• Study questions
1. Retype the passage in the post on upcoming Firefox 3 features that begins at the words "Even if there" and stops after "Gecko 1.9 engine.".
2. In the post on upcoming Firefox 3 features, why are soft hyphens said to matter for German speakers? Answer in one to three sentences.

(Text provided)

Even if there is still much time until the next major version of the Firefox browser will be released, I want to take a quick look at some of the new features, which have its seeds in the Gecko 1.9 engine.

  1. <element>.clientLeft() and <element>.clientTop() properties
    These properties conatin each HTML elements absolute position on the browser screen. Instead of calculating this values by using <element>.offsetLeft() or <element>.offsetTop() on the element itself and all parent elements recursively, you can now use this browser calculated values — which is a huge performance enhancement.
    I took a small benchmark with a function containing a large amount of different operations (among many calls of offsetTop() and offsetLeft()) and the new properties increased the execution time by 1,57 to 1,83.
  2. Soft hyphens
    This might be interessting for all german-speaking people. It is now possible to use a special kind of hyphen (&shy;) which will be wrapped on line break. From now on you can use the correct notation for coposed words, such as "Warenwirtschaftsystem" instead of the wrong one "Waren Wirtschaft System" just because you have to fear, that the line containing this word will look terrible when using text-align:justify; or breaking your layout.
    Soft hyphen compared with normal once
    Comparision of hyphens
  3. JavaScript 1.8
    Firefox 3 will also include support for JavaScript 1.8, which gives us developers some goodies, like native JSON encoding and decoding (yeah, faster data exchange ;-) ), more array methods and much more. I just want to concentrate on expressions, which allow you to write your code in a lamda-like way:

    function sqr(x) { return x * x; }

    ca be written as

    function sqr(x) return x * x;

    Here is another longer example, taken from John Resig, which creates and fills an array:

    1. Number.prototype.__iterator__ = function() {
    2. for ( let i = 0; i < this; i++ )
    3. yield i;
    4. };
    5. [[ i == j ? 1 : 0 for ( i in 10 ) ] for ( j in 10 )];

It is a bit sad, that most of these great features can not be used (or only with an browser switch) if the end-user is using an older browser wich lacks JavaScript 1.8 support. But on the other hand it is possible to increase your applications performace and eventually these features will be available in other browsers, too.

(End Text provided)
(Source material)

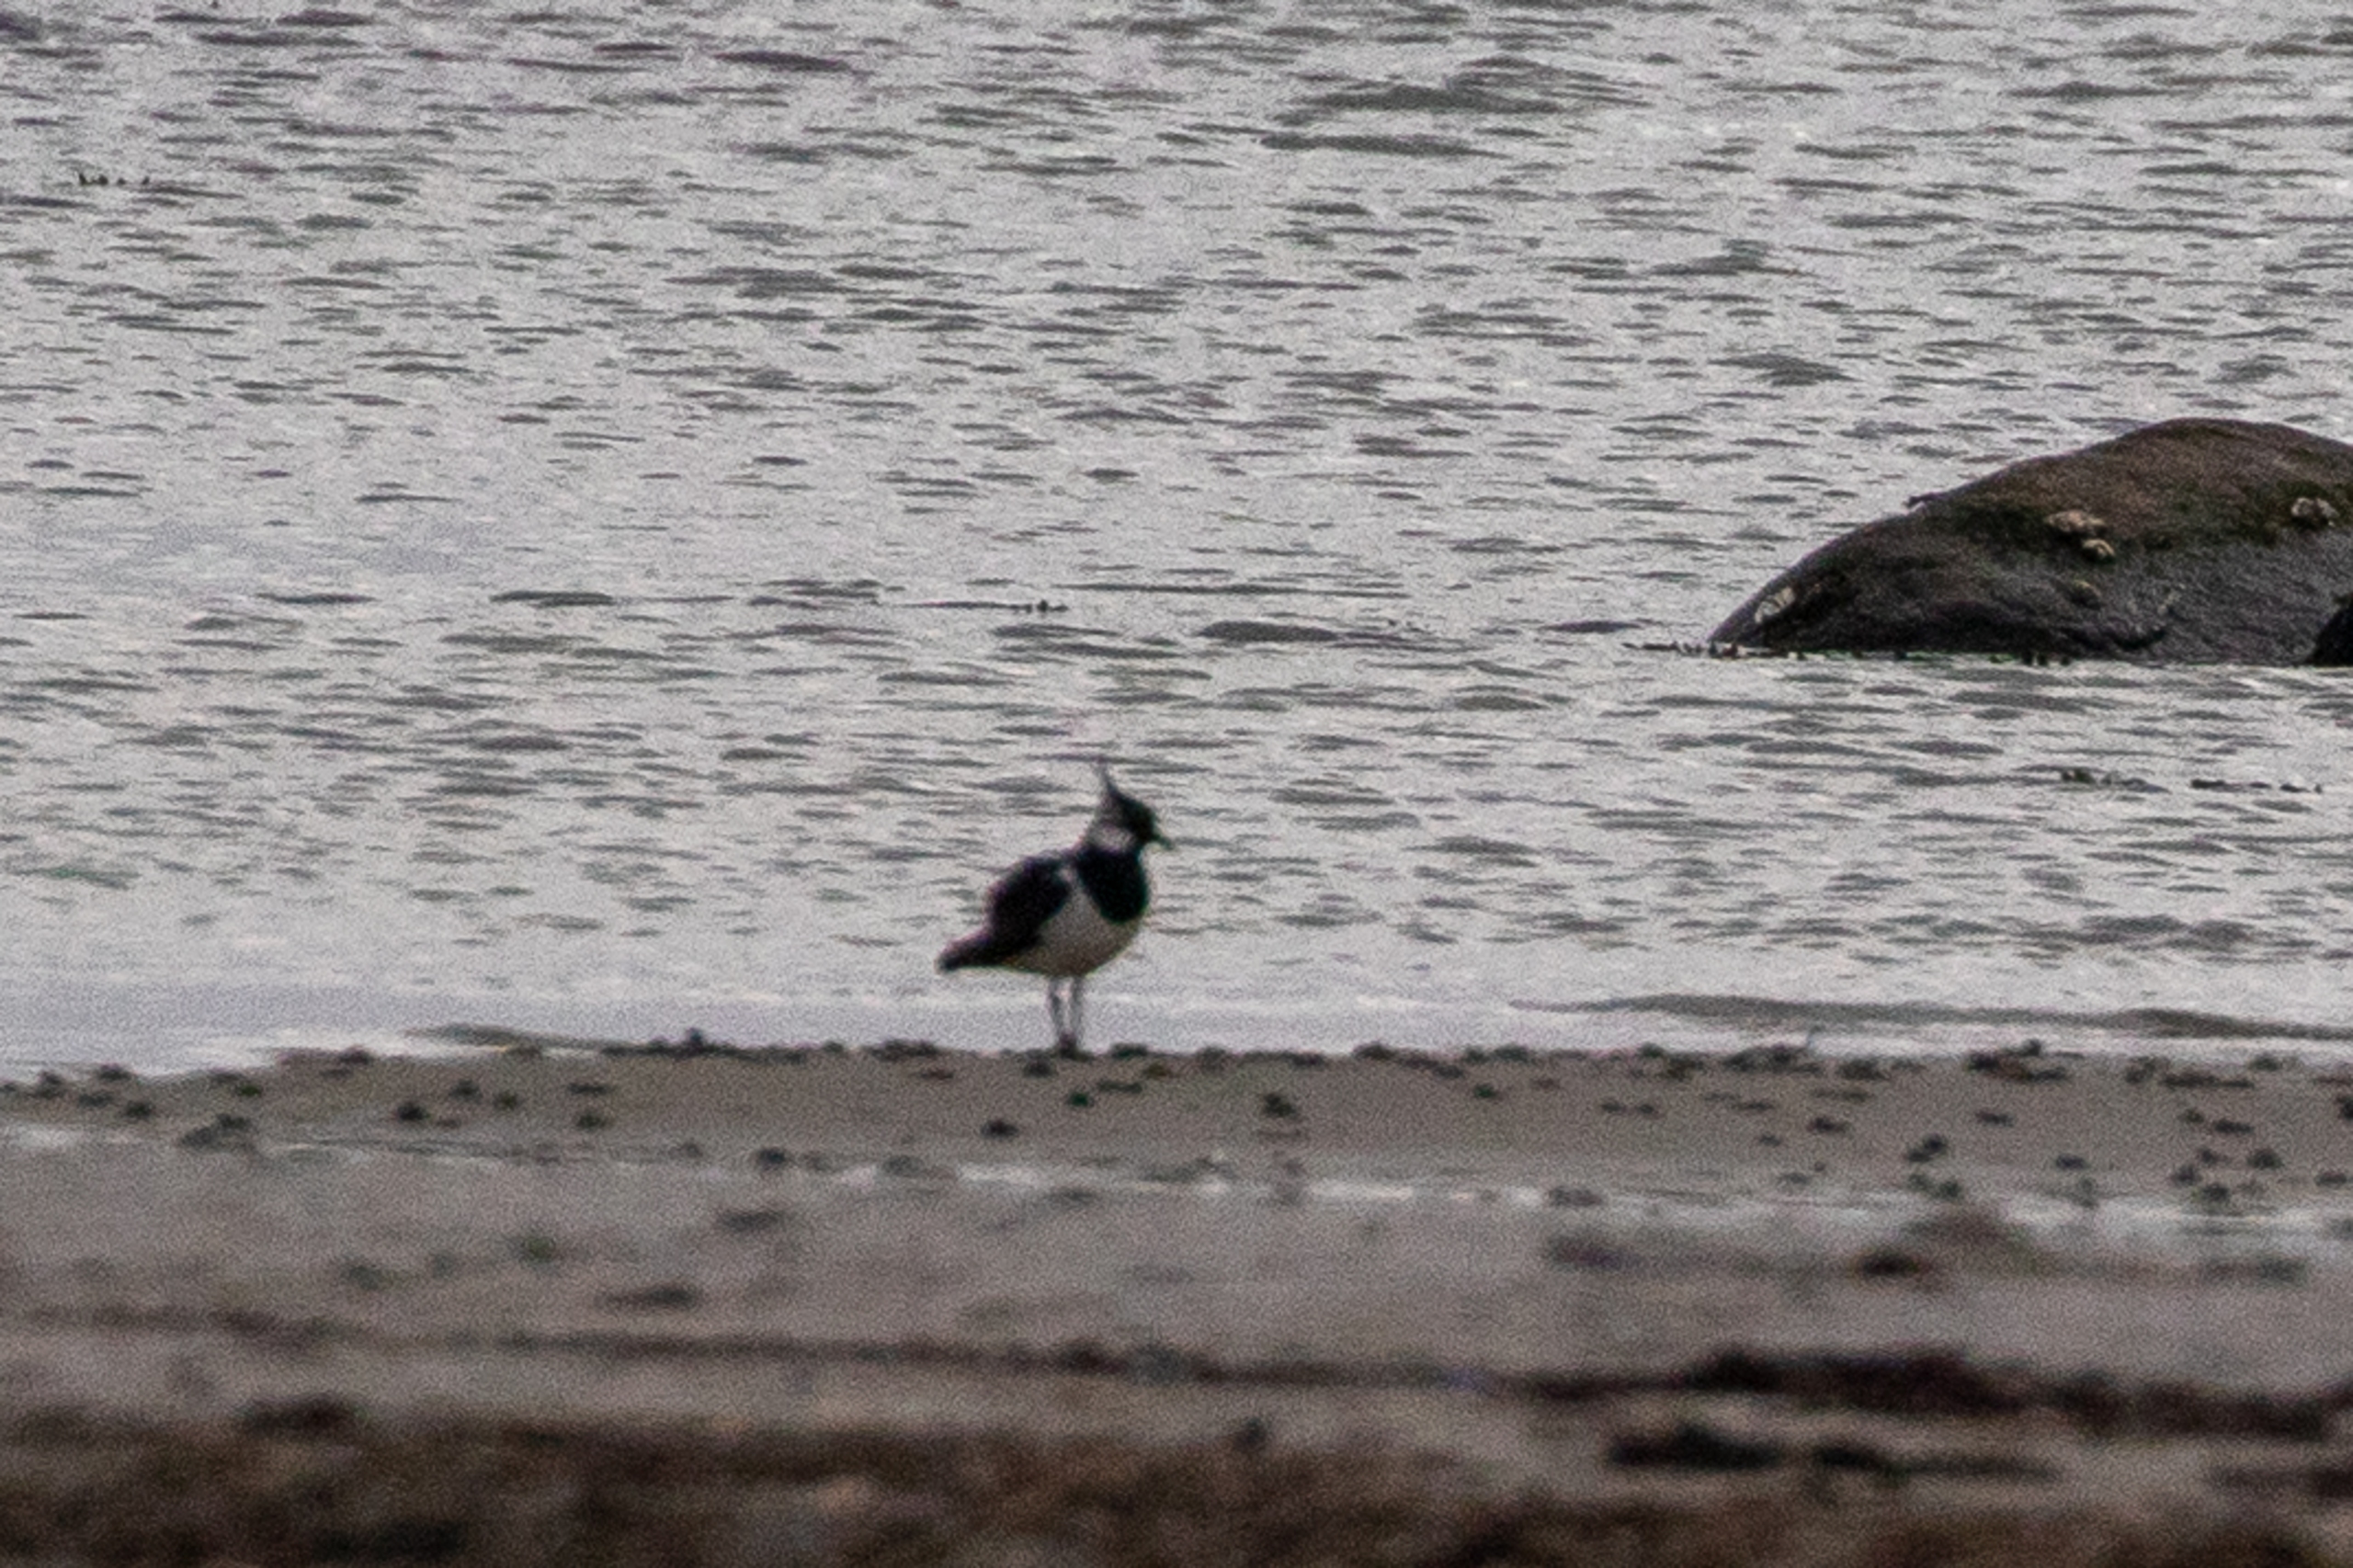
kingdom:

(End Source material)

• Answers to the exercises
1.
Even if there is still much time until the next major version of the Firefox browser will be released, I want to take a quick look at some of the new features, which have its seeds in the Gecko 1.9 engine.

2. Soft hyphens let German speakers use the correct form for compound words, such as "Warenwirtschaftsystem" instead of "Waren Wirtschaft System." They no longer have to worry that a line containing such a long word will look terrible with text-align:justify; or break the layout.